• Recorded information
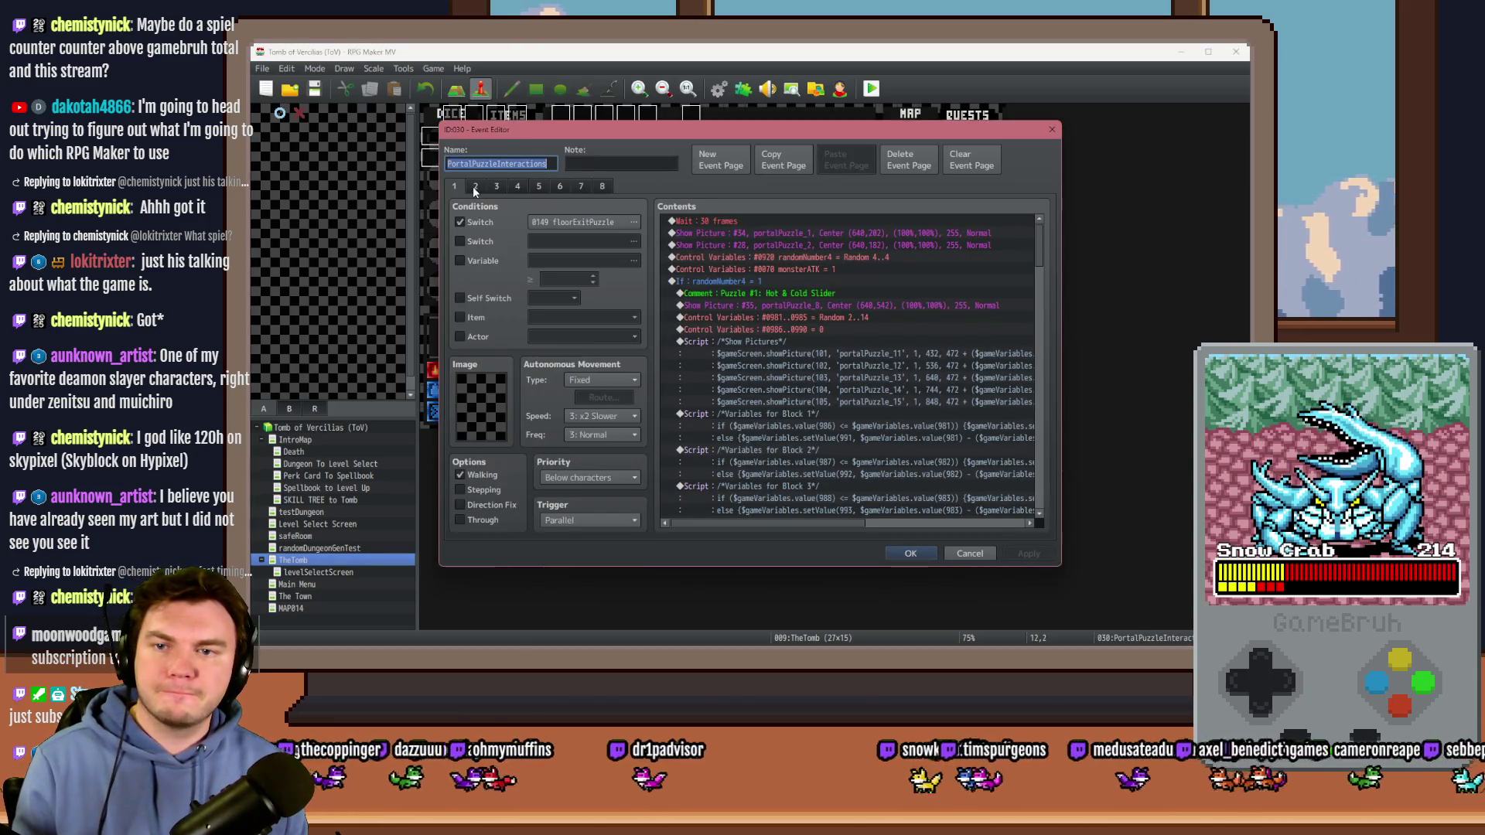
pyautogui.moveTo(1037, 265); pyautogui.dragTo(1043, 337)
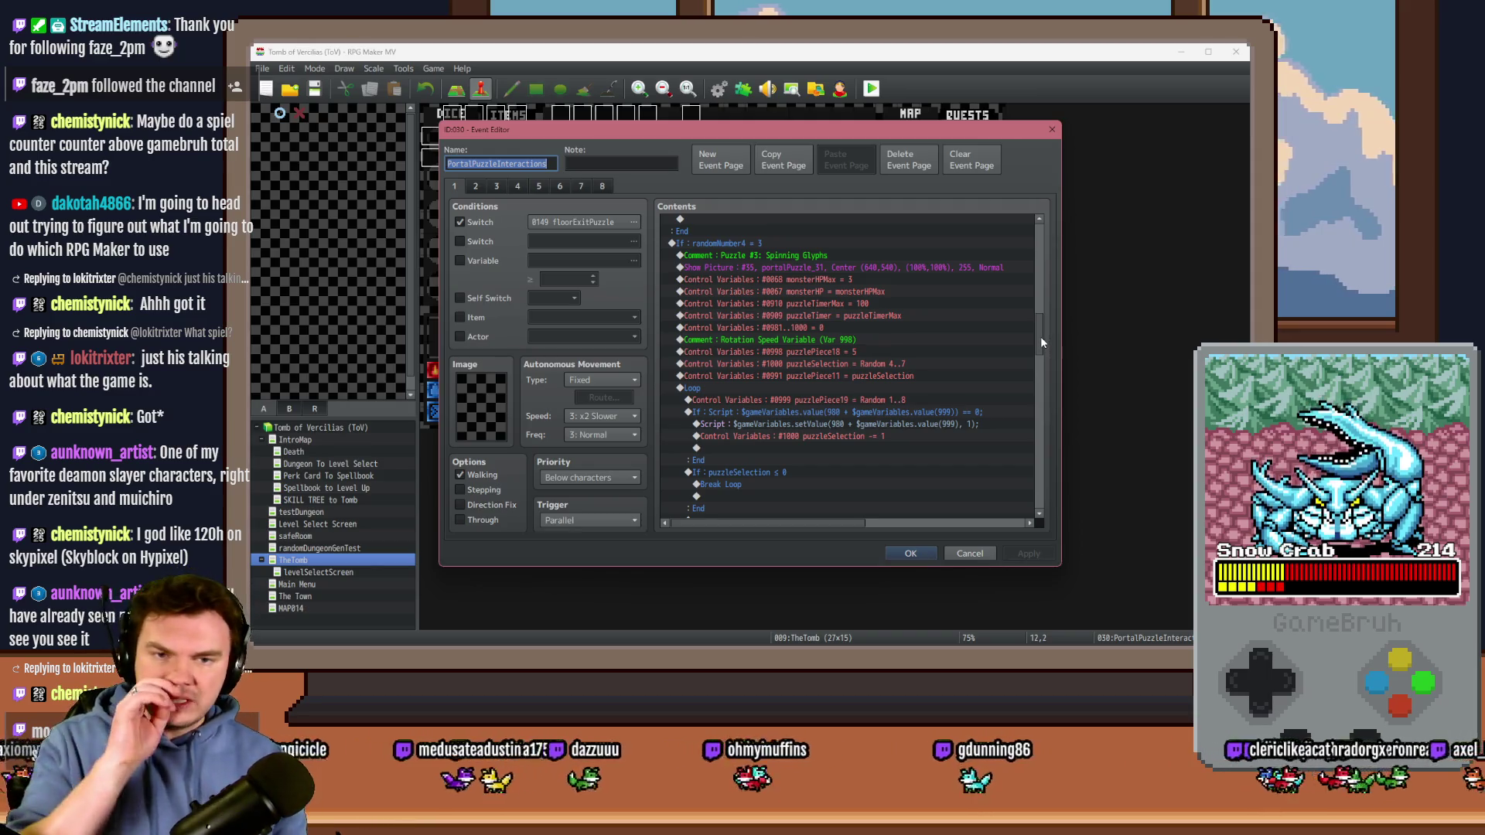
pyautogui.moveTo(1041, 337); pyautogui.dragTo(1035, 393)
pyautogui.click(900, 553)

• Task objective
Could you copy each line above exactly as written, minus any pictures?

• Reply
pyautogui.moveTo(1037, 265); pyautogui.dragTo(1043, 337)
pyautogui.moveTo(1041, 337); pyautogui.dragTo(1035, 393)
pyautogui.click(900, 553)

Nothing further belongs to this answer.